▸ TASK INSTRUCTIONS
Answer these questions from the comment thread below.
1. Who told the boys to delete the video?
2. In which court does a commenter say the defendant could have been tried under the original ruling?
3. What three things does a commenter say nobody bothers to torture?

Is that hate? I mean, in some contexts it’d fall into the category, but I fear the word doesn’t capture the depth of the horror: total dehumanization. The behavior here strikes me as having the same character as incidents of extreme animal cruelty. Like when a group gets together and tortures a cat or dog to death, laughing all the while. That failure of character is nauseating enough. How the fuck does someone come to view animals like that? I cannot even wrap my head around the etiology of that psychological state. What am I supposed to do with *this*?
Hmmmyes. I suppose that’s what I meant by “hate.” That contempt, that indifference, that readiness to harm.
It’s…it’s hard to pin down. It’s not that they think of the victim as insentient, because nobody bothers to torture apples or stones or chairs. But they’re so profoundly inferior that torture becomes amusing?
I don’t know. I can never really fathom it. My aversion to actually seeing or hearing pain or grief (and I think this is just normal, nothing special to me) is so intense that I can’t really fathom enjoying it.
Mind you, texting the rape of a drunk person probably doesn’t require that kind of overcoming, but still…
From the Appeals Court judgement is seems that when the victim heard about him sharing the video she confronted him. He denied three was a video and then continued to share it. The first police investigator who interviewed the boys (sender and receivers of the video) told them, with his supervisors permission, to delete the video. It’s not super clear, but that may have been in the context of the girls family wanting to stop any further spread of the video.
How much more can we take before we break down totally as a society? This is behavior that violates so many norms, so very many norms, and yet just gets shrugged off. Can we still call ourselves a society? Or are we just a group of slightly civilized members of a primate species that are living together in the same place at the same time under the illusion that we are a society? While we live our individual lives, many, if not most, of us oblivious to what is happening to the others?
I am sick to death of people who refuse to follow news like this because they find it depressing, and then wave it off with an assumption that it is an isolated incident because they have avoided news. I find that attitude all too depressingly common.
To be fair, the defendant could have been tried under the original ruling, just in juvenile court. And arguably the system is too eager to try teenagers as adults in general. But that’s the reason for making systematic reforms, not for carving out ad hoc exceptions to teenagers who the judge identifies with — because we know how that’s going to shake out.
Yes.
“…take advantage of a victim in a remote location.”
sounds like something I once read in the Bible
#6 (Ophelia): I think that’s right. It’s important to them that their victims be sentient, as the suffering (both physical and mental) is what gives them pleasure. Somehow that suffering is not sufficient to evoke any sort of moral response. For some reason, that suffering is straight up not included in the violator’s moral calculus. I’d be tempted to call it psychopathy, but it could also easily be a learned or conditioned attitude.
But then we’d have to wonder what made this person monstrous and not others in the same community. I’d imagine that most people in the community are like you (and me, and probably every healthy person) in your aversion to inflicting harm.
I dunno, in the context of the deserving getting tortured it’s easy to see how it happens… Perhaps that’s the thought process at work here?
How ‘good’ can a family be, when it produces a monster like this? Is ‘good’ defined by property/income? Or just by skin color?
Brock Turner’s father showed that the apple hadn’t fallen far from the tree. I’m willing to bet that this future Supreme Court justice has family members just as loathsome.

▸ STUDY MATERIAL
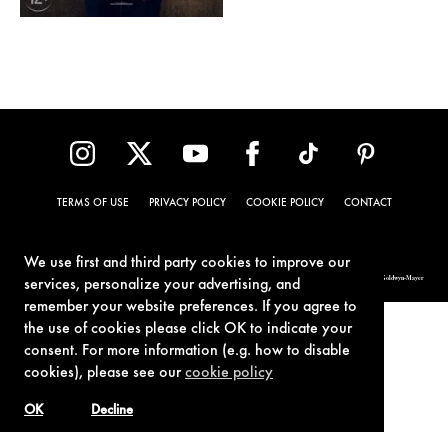
TERMS OF USE
PRIVACY POLICY
COOKIE POLICY
CONTACT
We use first and third party cookies to improve our
© 1962-2021 London Operations, LLC. JAMES BOND, 007 Design, & related copyrights and trademarks authorized for use by Metro-Goldwyn-Mayer
services, personalize your advertising, and
Studios Inc., exclusive licensee of London Operations, LLC.
remember your website preferences. If you agree to
the use of cookies please click OK to indicate your
consent. For more information (e.g. how to disable
cookies), please see our
cookie policy
OK
Decline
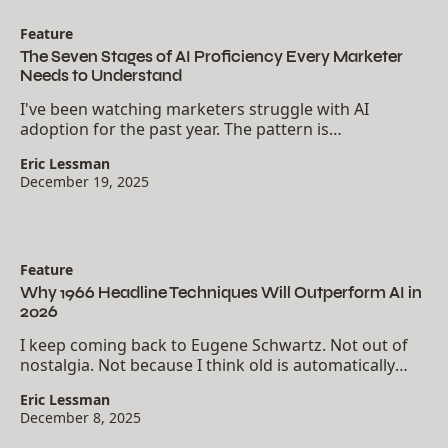
Feature
The Seven Stages of AI Proficiency Every Marketer
Needs to Understand
I've been watching marketers struggle with AI
adoption for the past year. The pattern is
consistent.81% of professionals believe they can use
Eric Lessman
AI effectively. Only 12% actually possess the skills to...
December 19, 2025
Feature
Why 1966 Headline Techniques Will Outperform AI in
2026
I keep coming back to Eugene Schwartz. Not out of
nostalgia. Not because I think old is automatically
better. I come back because his headline techniques
Eric Lessman
from 1966 still cut through modern noise.
December 8, 2025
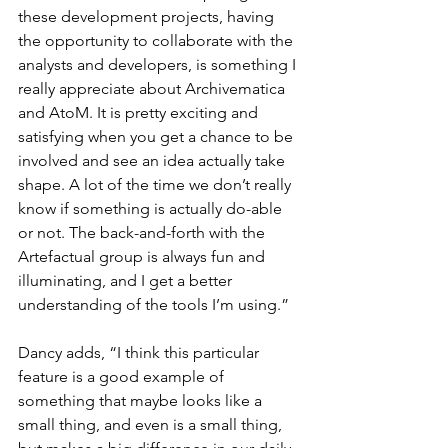
these development projects, having 
the opportunity to collaborate with the 
analysts and developers, is something I 
really appreciate about Archivematica 
and AtoM. It is pretty exciting and 
satisfying when you get a chance to be 
involved and see an idea actually take 
shape. A lot of the time we don’t really 
know if something is actually do-able 
or not. The back-and-forth with the 
Artefactual group is always fun and 
illuminating, and I get a better 
understanding of the tools I’m using.”
Dancy adds, “I think this particular 
feature is a good example of 
something that maybe looks like a 
small thing, and even is a small thing, 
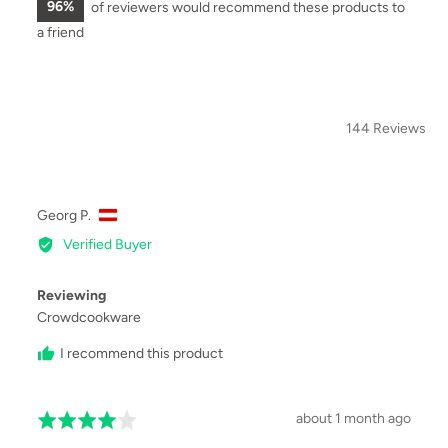
96%
of reviewers would recommend these products to
a friend
144 Reviews
SOR
Reviewed
Georg P.
by
Verified Buyer
Georg
P.,
Reviewing
from
Crowdcookware
I recommend this product
Review
about 1 month ago
Rated
posted
4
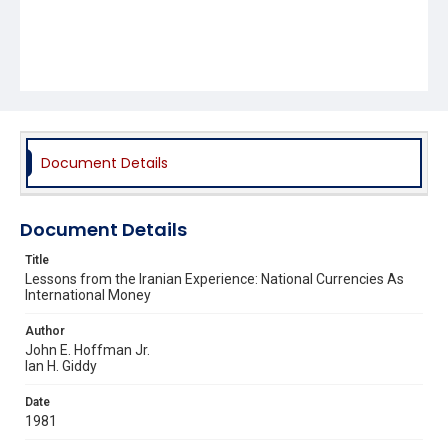
Document Details
Document Details
Title
Lessons from the Iranian Experience: National Currencies As
International Money
Author
John E. Hoffman Jr.
Ian H. Giddy
Date
1981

▸ PROBLEM SOLUTION
1. The first police investigator who interviewed the boys told them to delete it, with his supervisors' permission.
2. Juvenile court.
3. Apples, stones, and chairs.